- [Things to do]:
A. In the reviewer comments on SUMOylation in Candida glabrata, besides mitochondrial functions, what did the proteomic analyses show to be significantly compromised?
B. Carry on the reviewer comments on SUMOylation in Candida glabrata from the point where they end.

Please use this section to discuss strengths/weaknesses of study, novelty/significance, general execution and scholarship.

Reviewer #1: In this study, the authors investigated the roles of SUMOylation in Candida glabrata. They constructed deletion mutants of various genes involved in this pathway and conducted phenotypic characterizations. They found that Ulp2, a deSUMOylase, is essential for maintaining protein homeostasis, and that the loss of both Ulp1 and the ubiquitin ligase Slx8 leads to heightened protein degradation, making the cells susceptible to various stressors, such as high temperature and DNA-damaging agents. Importantly, ulp2, slx6, and ulp2 slx8 mutants fail to proliferate in macrophages. Proteomic analyses revealed that these mutations significantly compromise purine biosynthesis and mitochondrial functions.

This is the first comprehensive study of the role of SUMOylation in C. glabrata. It identified genes and cellular processes crucial for stress tolerance and survival in macrophages, suggesting potential targets for antifungal therapies.

While the data suggest that genes such as ULP2 and SLX8 may also be important for pathogenicity, the study does not include data on virulence using animal infection models.

To enhance the readability of the paper, the authors should improve their use of proper punctuation, which is missing in many places.

Reviewer #2: The manuscript by Gupta et al presents findings that characterise the roles of the deSUMOylase Ulp1 and the SUMO-targeting ubiquitin ligases Slx5, Slx8 and Uls1 in Candida glabrata. Characterisation of a set of single and double mutants in genes encoding these proteins is presented (e.g. growth under various conditions, stress responses, growth within immune phagocytes), alongside biochemical studies and proteome analyses to understand the growth phenotypes of the mutants. The study presents a relatively detailed analyses of the phenotypes of the mutants in vitro, and the biochemistry supports the conclusion that these proteins, as expected, are required for protein homeostasis. As a consequence, inactivation of these pathways leads to pleiotropic phenotypes. Mitochondrial morphology and function, as well as purine biosynthesis seems to be particularly affected. At the level of mechanism, the data is consistent with Ulp1 and not Slx5/Slx8 being the main SUMO-targeting ubiquitin ligase for proteins that are de-ubiquitinated by Ulp1. In contrast enhanced degradation of Ulp1 targets through the proteasome pathways is seen in the ulp1 slx8 mutant, potentially explaining the various phenotypes.

- [Supplied records]:
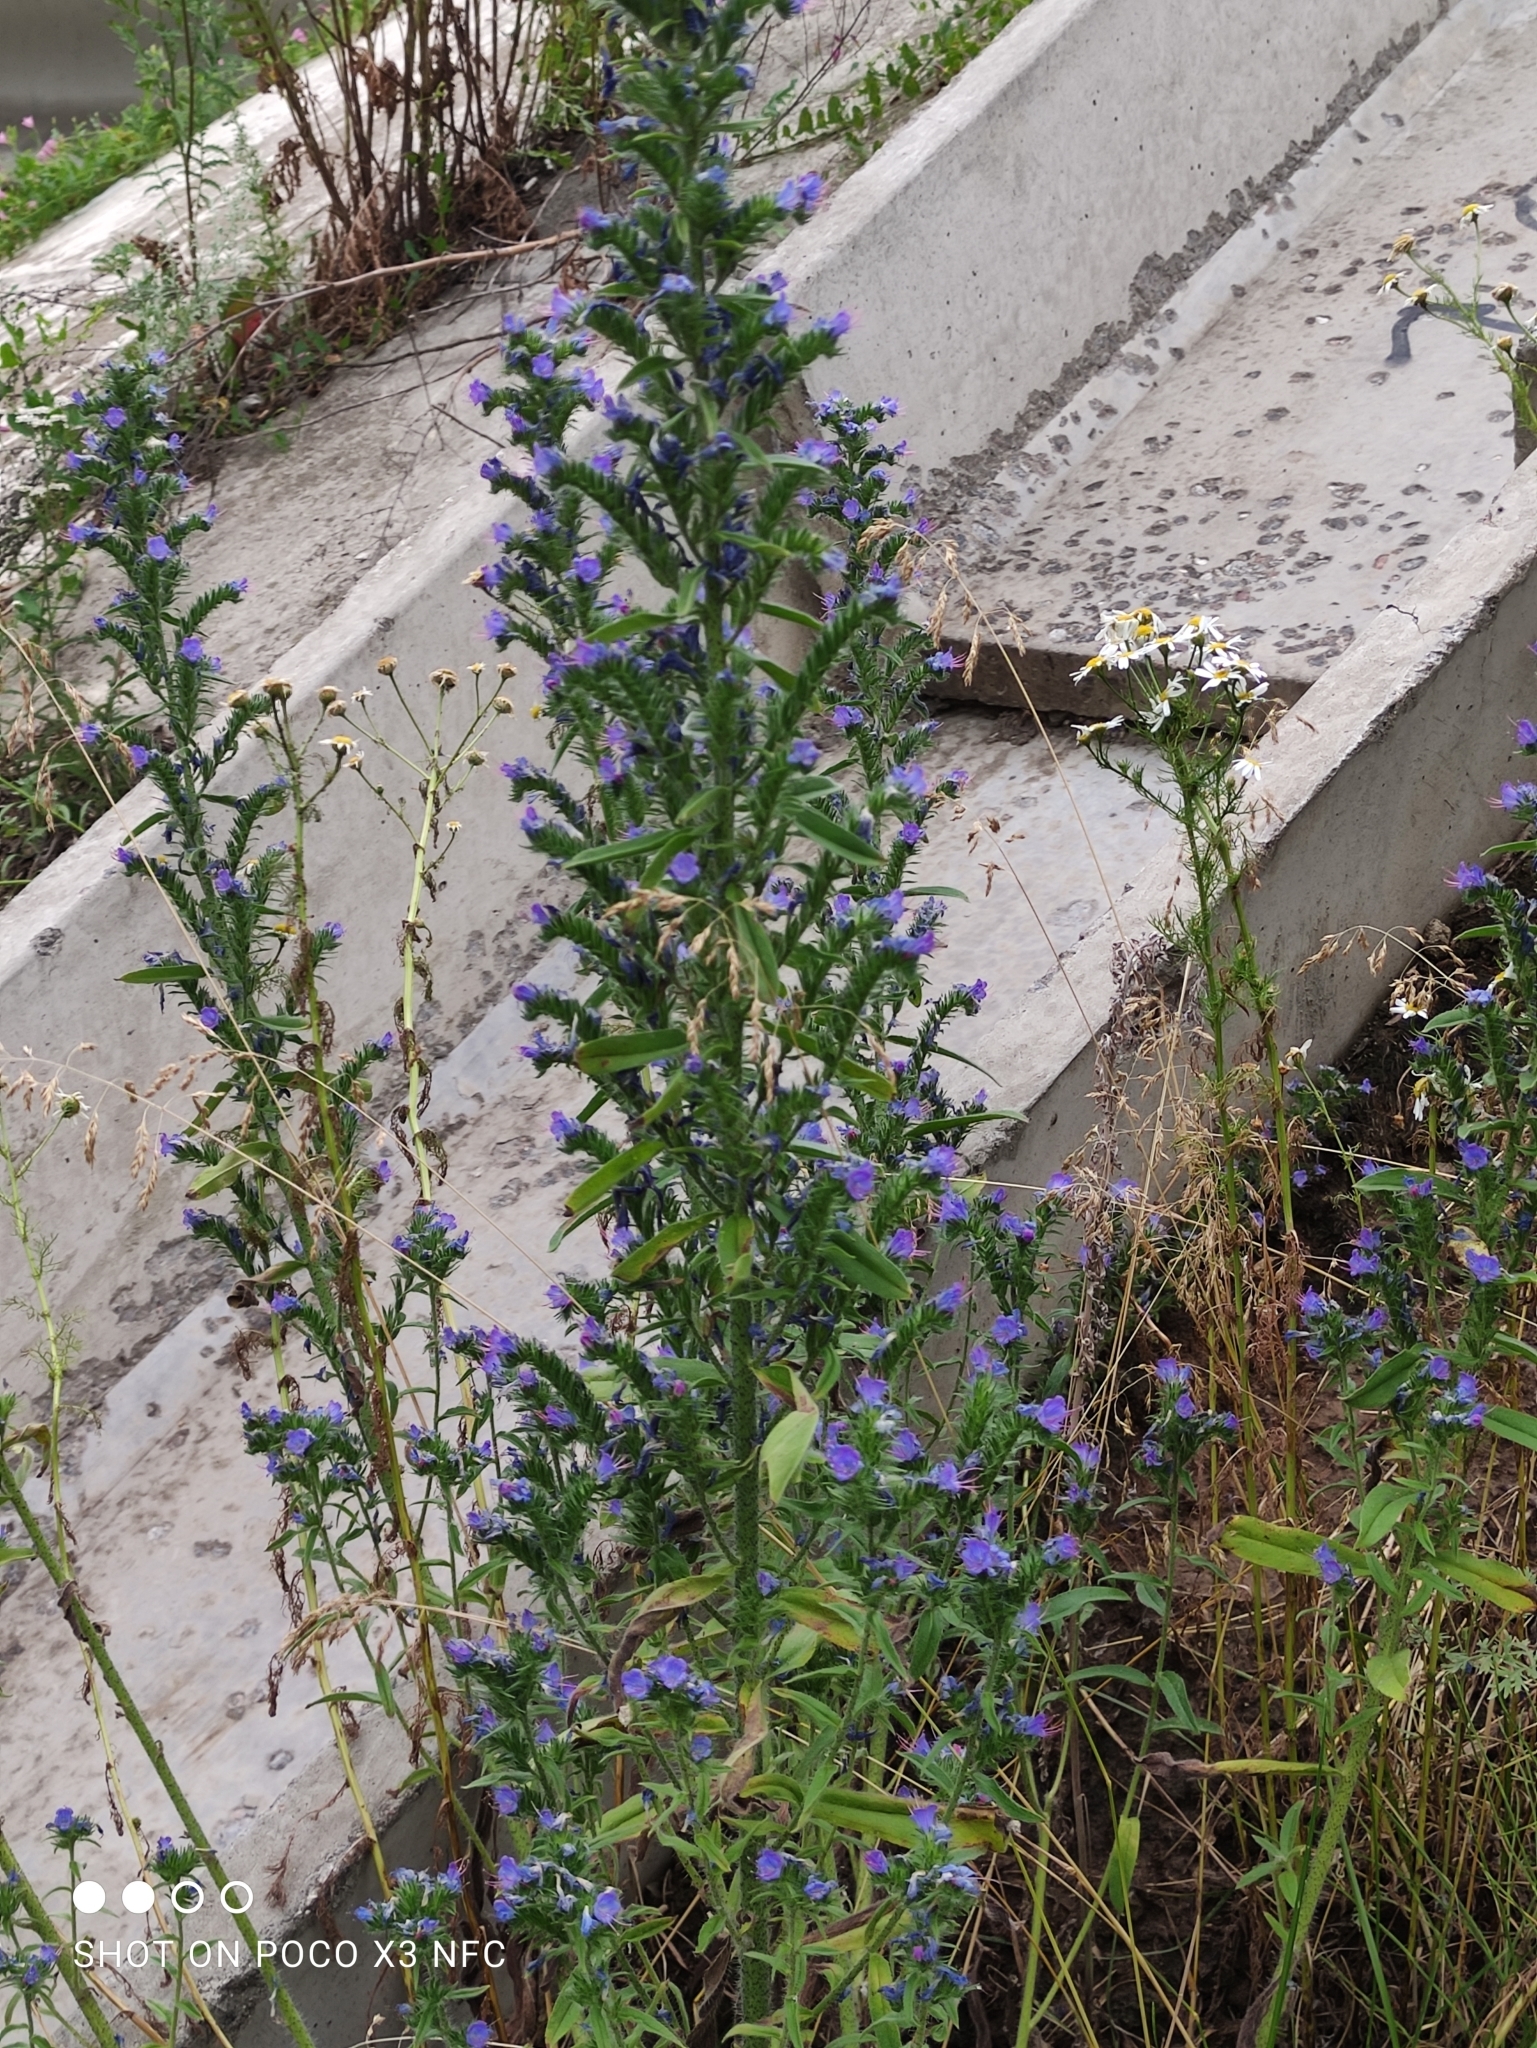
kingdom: Plantae
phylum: Tracheophyta
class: Magnoliopsida
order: Boraginales
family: Boraginaceae
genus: Echium
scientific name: Echium vulgare
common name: Common viper's bugloss
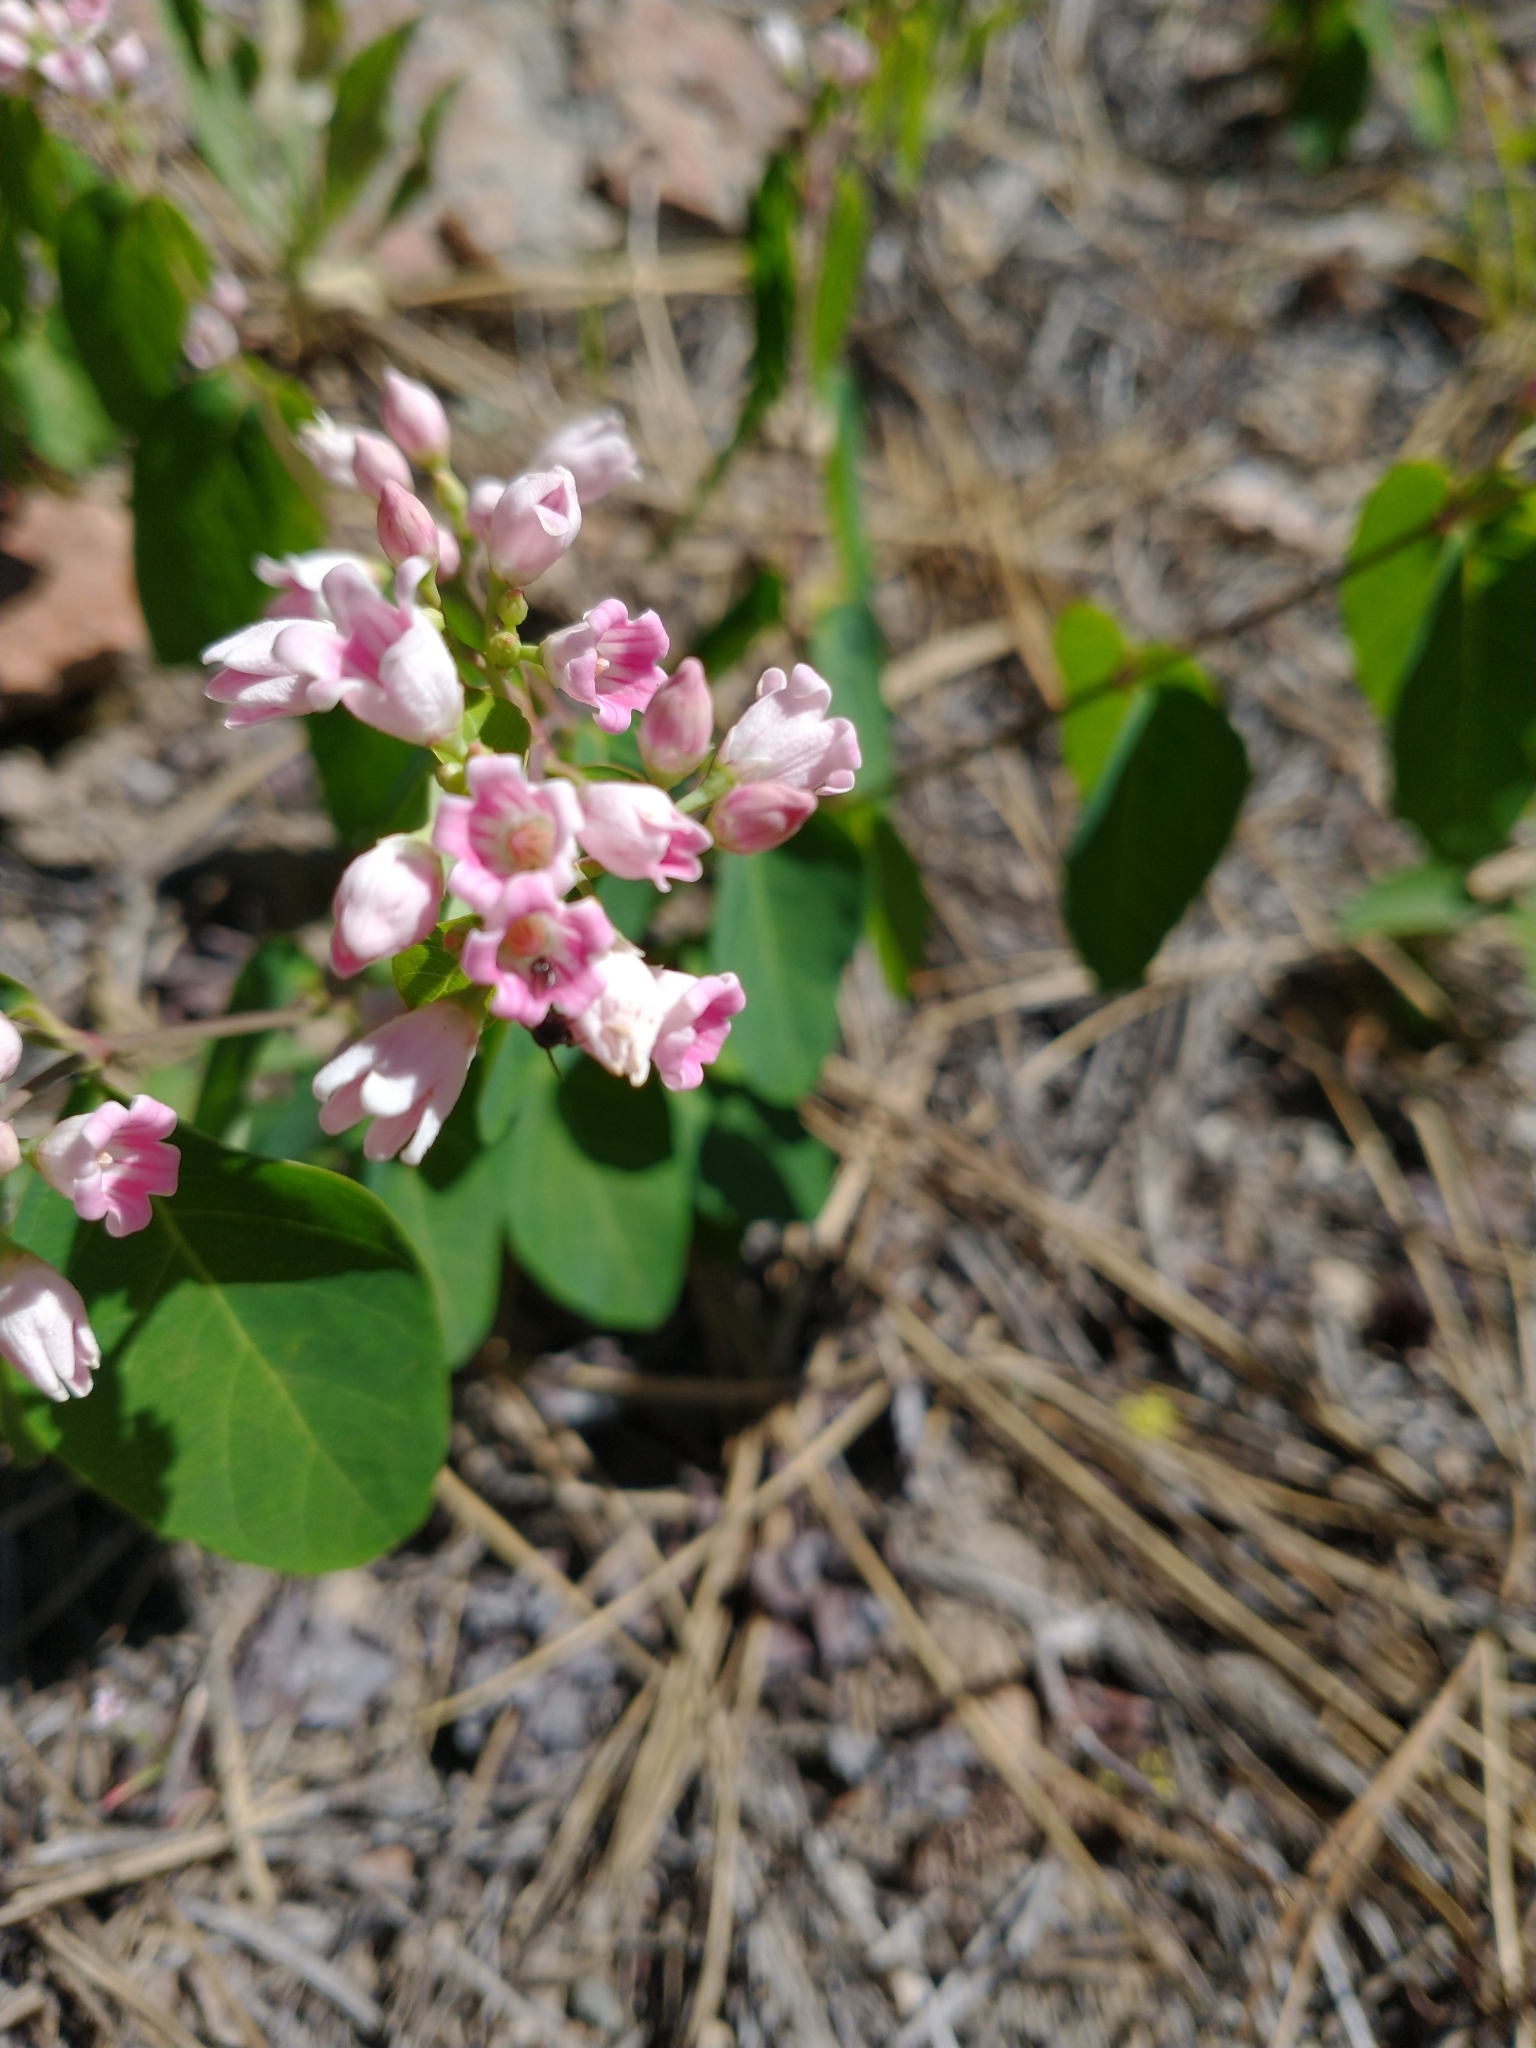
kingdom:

- [Task-by-task outputs]:
A. Purine biosynthesis.

B.
Reviewer #3: In this report, Gupta et al. follow up on their analysis of the C. glabrata desumoylase Ulp2, and show interesting genetic interactions between the disturbance of protein sumoylation caused by deletion of ULP2, and the function of the SUMO-dependent ubiquitin ligases (STUbL) Uls1 and Slx5/Slx8. In particular, they find that the ulp2 slow growth phenotype can be suppressed by further deletion of ULS1 (but not of SLX8), under several conditions (although under other conditions, such as hydroxyurea, the phenotype is exacerbated). They go on to show that the level of SUMOylated proteins, which is reduced in ulp2, is recovered in the ulp2 uls1 mutant, leading to the suggestion that the phenotype of the ulp2 deSUMOylase mutant is due to increased protein degradation vie the STUbL Uls1 and the proteasome. This model is then corroborated by showing that addition of the proteasome inhibitor MG132 can rescue both SUMOylated protein levels and growth in the ulp2 mutant. The authors then carried out mass spec analysis of the different single and double mutants and focus on a few pathways expected, based on the MS data, to be affected: purine biosynthesis and mitochondrial function. Additional observations are that all the mutants analyzed become sensitive to killing by macrophages and are defective in biofilm formation.

This paper contains many interesting observations, but I found it to be a very difficult read. One problem is that the authors spend a lot of time framing their work as addressing the antifungal drug crisis in general, and in the Candida clade (they emphasize C. auris) in particular. In reality however, C. glabrata is phylogenetically much closer to S. cerevisiae than to all other Candida spp., so that generalization of any result from C. glabrata to other Candida spp. is problematic. And while one might argue that C. glabrata is an important pathogen in its own right and devising therapies against it is a worthwhile goal, the notion that a universally conserved pathway (the human host also contains deSUMOylases and STUbLs) represents a useful drug target is not convincing. A second problem is that while the paper contains a coherent and interesting core, namely the observations described in Figs. 2, 4, 5 and 6, as well as the MS analysis, I find the follow up on the MS analysis (Figs. 8 and 9), disconnected from the main story and, in the case of purine biosynthesis, unconvincing (see detailed comments below). I would recommend an extensive re-write that would put the focus on the molecular biology aspects of the SUMO/STUbL/proteasome axis.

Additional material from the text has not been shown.